I’m not the only person to gush so shamelessly over this poem, which was wildly popular in Roman times. There were a few dicey years towards the end of the Roman Empire, when Christian leaders condemned the poem as shamelessly pagan, but the brilliance of Ovid won out and the poem survived to influence thinkers in the Middle Ages and beyond. The poem continued to be extremely popular throughout this time, and the Metamorphoses was one of the most popular books in the Western world for over a thousand years (over 400 manuscripts survive from the Middle Ages alone, which is a lot). It has inspired countless artists, poets, and writers throughout this time. W.R. Johnson pretty much summed it up in stating that “no other poem from antiquity has so influenced the literature and art of Western Europe as has the Metamorphoses.” That’s a pretty good legacy, and one that Ovid predicted in the final lines of his poem:

“And now my work is done: no wrath of Jove nor fire nor sword nor time, which would erode all things, has power to blot out this poem…my name and fame are sure: I shall have life.”

Img: Orpheus

To sum up, this was an incredible book and, in my humble opinion, the only truly original piece of literature surviving from the Roman Republic/early Roman Empire*. If somebody wanted to read just one book from this period, I’d still probably recommend The Aeneid, which is the “most Roman” book in a lot of ways and a little more representative of the period. But I think the Metamorphoses was the best work of its era. 6 stars, a must read for anyone with an interest in classical literature (both for the poem's own merits and for the influence it has had throughout the centuries).

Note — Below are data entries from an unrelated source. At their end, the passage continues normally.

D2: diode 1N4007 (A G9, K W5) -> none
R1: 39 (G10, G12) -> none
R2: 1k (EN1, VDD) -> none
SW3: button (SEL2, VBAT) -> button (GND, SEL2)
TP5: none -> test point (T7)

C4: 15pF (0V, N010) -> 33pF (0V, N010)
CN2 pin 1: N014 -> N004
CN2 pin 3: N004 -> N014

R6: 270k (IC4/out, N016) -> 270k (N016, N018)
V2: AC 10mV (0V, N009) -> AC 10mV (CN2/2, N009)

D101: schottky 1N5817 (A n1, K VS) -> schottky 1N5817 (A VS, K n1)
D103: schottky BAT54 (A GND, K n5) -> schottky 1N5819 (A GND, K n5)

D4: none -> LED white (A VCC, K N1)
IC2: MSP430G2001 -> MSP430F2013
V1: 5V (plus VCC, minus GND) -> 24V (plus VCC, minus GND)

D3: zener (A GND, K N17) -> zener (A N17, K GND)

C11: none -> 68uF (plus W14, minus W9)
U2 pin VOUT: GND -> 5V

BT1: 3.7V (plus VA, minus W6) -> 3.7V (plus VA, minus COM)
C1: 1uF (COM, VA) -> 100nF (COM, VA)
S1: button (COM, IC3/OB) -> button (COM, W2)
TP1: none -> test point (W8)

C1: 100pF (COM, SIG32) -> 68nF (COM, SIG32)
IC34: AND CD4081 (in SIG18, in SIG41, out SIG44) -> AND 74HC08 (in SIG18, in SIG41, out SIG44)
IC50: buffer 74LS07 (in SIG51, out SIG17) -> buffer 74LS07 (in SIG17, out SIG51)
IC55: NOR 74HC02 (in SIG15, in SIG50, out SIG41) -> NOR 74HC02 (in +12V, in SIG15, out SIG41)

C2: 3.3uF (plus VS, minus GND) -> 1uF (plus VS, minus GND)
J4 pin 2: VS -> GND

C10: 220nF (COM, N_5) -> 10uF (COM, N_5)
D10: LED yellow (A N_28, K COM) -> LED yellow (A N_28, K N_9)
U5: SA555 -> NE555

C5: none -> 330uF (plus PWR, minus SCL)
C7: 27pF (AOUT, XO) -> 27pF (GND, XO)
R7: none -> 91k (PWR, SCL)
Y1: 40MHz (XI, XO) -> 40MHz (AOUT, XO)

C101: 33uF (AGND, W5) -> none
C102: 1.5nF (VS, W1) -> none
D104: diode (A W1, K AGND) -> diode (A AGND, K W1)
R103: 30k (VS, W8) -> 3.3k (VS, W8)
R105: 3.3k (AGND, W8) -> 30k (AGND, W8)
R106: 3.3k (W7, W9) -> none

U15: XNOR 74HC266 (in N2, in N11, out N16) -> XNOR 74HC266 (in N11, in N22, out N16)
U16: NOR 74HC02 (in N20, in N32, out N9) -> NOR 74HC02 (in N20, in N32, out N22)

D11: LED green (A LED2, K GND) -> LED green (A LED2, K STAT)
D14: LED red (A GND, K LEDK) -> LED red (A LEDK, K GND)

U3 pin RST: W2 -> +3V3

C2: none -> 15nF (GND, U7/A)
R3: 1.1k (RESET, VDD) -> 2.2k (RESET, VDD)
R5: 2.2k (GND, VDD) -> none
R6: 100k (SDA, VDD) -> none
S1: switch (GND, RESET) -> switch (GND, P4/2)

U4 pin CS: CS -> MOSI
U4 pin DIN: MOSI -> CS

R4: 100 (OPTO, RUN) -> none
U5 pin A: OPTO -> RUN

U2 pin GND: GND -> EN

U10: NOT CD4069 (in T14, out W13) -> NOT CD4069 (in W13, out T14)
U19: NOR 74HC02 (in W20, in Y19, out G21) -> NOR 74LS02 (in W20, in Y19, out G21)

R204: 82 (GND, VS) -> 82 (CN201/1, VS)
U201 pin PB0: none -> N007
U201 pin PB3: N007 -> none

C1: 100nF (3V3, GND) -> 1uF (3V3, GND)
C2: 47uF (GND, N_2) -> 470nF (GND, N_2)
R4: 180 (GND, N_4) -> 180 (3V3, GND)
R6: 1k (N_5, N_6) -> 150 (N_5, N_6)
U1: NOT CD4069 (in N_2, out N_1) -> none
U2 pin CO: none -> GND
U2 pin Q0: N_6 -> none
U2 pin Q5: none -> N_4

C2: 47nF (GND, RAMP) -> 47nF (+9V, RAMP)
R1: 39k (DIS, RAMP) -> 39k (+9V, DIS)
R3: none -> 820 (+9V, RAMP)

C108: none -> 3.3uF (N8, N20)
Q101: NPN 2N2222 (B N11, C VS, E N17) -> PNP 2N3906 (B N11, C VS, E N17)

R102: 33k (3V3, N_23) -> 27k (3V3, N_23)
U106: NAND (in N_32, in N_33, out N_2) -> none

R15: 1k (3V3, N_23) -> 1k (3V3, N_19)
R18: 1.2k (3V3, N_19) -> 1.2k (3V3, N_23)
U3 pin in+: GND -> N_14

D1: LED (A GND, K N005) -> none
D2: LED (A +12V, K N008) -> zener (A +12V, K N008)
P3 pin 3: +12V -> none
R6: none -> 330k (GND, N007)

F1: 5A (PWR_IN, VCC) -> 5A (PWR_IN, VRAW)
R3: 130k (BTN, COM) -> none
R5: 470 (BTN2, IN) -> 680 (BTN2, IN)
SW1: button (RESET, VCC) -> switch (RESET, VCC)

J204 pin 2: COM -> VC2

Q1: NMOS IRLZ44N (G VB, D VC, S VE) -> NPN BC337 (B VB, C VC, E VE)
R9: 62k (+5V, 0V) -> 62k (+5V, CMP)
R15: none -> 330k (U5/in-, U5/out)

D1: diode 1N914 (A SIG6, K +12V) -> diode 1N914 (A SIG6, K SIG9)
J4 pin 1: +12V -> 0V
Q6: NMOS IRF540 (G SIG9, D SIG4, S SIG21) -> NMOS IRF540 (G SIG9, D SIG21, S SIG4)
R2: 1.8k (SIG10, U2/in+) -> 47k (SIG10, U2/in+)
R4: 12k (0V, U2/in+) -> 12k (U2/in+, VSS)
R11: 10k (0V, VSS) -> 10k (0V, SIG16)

I read the Mandelbaum translation, which was stellar.

*Certainly the stories within the Metamorphoses are not original. They had been told countless times for hundreds of years before Ovid’s birth. And you could point to the Theogony of Hesiod as an example of an earlier catalogue of mythology. But this goes far beyond the Theogony in size and scope, and the idea of linking all of these stories with the theme of metamorphosis and change is so novel that I don’t think you can really compare the Metamorphoses to anything that had come before.